## FRAGMENTO DEL TEXTO:
= = = =
Georgina
Morett.
De un solo golpe, el candidato de la
coalición Todos por México, José Antonio Meade, acabó con los rumores del voto
útil a favor del panista Ricardo Anaya y fortaleció su candidatura al acercarse
al partido que le dio cobijo: el PRI.
Sin embargo,
violaron el artículo 179 de su estatuto, que señala que, en caso de licencia
temporal o definitiva, será la Comisión Política Permanente la que las otorgue
y la persona que quede en el cargo lo hará por prelación, es decir, si se va Enrique Ochoa, la presidenta tiene que ser Claudia
Ruiz Massieu, quien tendría que convocar una elección en un plazo no mayor a 60
días.
Cuando las encuestas colocan a Meade
en el tercer lugar, y después del debate de candidatos presidenciales en el que
no logró sobresalir, por fin, el candidato ciudadano del PRI decide acercarse al partido, y
precisamente por un hombre cercano a quien era su principal contrincante para
la candidatura presidencial: Miguel Ángel Osorio Chong.
René Juárez
Cisneros, quien sustituye en el PRI a Enrique Ochoa, es un hombre que se puede
identificar con distintos grupos priistas, pero, finalmente, en los últimos
años estuvo en la Subsecretaría de Gobierno de la Secretaría de Gobernación con
Miguel Ángel Osorio Chong.
= = = =
## DATOS PROPORCIONADOS:

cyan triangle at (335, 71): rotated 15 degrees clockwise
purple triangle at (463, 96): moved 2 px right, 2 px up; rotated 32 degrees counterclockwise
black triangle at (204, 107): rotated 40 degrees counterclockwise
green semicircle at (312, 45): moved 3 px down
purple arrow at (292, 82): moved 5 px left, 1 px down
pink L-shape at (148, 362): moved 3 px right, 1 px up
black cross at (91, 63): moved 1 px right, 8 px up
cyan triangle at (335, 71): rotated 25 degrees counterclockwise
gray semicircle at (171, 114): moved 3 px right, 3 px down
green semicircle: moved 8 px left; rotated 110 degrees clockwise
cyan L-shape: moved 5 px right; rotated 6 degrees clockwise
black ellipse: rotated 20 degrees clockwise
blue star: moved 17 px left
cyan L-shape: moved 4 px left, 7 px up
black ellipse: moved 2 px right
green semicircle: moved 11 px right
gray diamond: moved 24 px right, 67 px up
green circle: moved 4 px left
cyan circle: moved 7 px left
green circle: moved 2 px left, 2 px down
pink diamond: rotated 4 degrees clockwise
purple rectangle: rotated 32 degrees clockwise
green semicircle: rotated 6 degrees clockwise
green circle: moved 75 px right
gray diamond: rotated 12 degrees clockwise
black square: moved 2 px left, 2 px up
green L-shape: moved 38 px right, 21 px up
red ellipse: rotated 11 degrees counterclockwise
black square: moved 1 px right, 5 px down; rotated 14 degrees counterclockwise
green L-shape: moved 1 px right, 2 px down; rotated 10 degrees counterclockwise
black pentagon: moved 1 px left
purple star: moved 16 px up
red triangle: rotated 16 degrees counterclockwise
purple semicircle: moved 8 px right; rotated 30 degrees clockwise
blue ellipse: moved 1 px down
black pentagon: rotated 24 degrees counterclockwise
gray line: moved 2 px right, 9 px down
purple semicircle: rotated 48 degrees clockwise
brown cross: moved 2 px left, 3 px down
= = = =
## LO QUE HARÁS:
- A) Copia sin cambios el pasaje del texto sobre Meade y el PRI que empieza con las palabras que contienen "De un solo golpe, el" y termina con "cobijo: el PRI.".
- B) Escribe la continuación del texto sobre Meade y el PRI a partir de su última oración.

## RESPUESTAS A TAREAS:
- A)
De un solo golpe, el candidato de la
coalición Todos por México, José Antonio Meade, acabó con los rumores del voto
útil a favor del panista Ricardo Anaya y fortaleció su candidatura al acercarse
al partido que le dio cobijo: el PRI.

- B)
También fue
cercano a Rubén Figueroa –de hecho, con su apoyo llega a la gubernatura de
Guerrero– y es quien le entrega el cargo a la oposición con Zeferino
Torreblanca.
No es en
definitiva el priista más conocido, pero fue considerado por José Antonio Meade
desde el inicio de su campaña, ya que es uno de los cinco coordinadores por
circunscripción lo que lo puso a la altura de Manlio Fabio Beltrones, Beatriz
Paredes, Mariano González Zarur y el propio Miguel Ángel Osorio Chong.
Pero sacar a un partido del tercer
lugar no sólo puede implicar un cambio del presidente, sino todo un golpe de
timón que permita que José Antonio Meade pueda tener una oportunidad para
competir con el puntero Andrés Manuel López Obrador, de la coalición Juntos
Haremos Historia.
Es por ello
que los priistas aseguran que con
Enrique Ochoa, quien tenía la credencial número 3 del PRI, también saldrá el
coordinador de la campaña, Aurelio Nuño, quien, sin lugar a dudas, es el hombre
de confianza del presidente Enrique Peña Nieto.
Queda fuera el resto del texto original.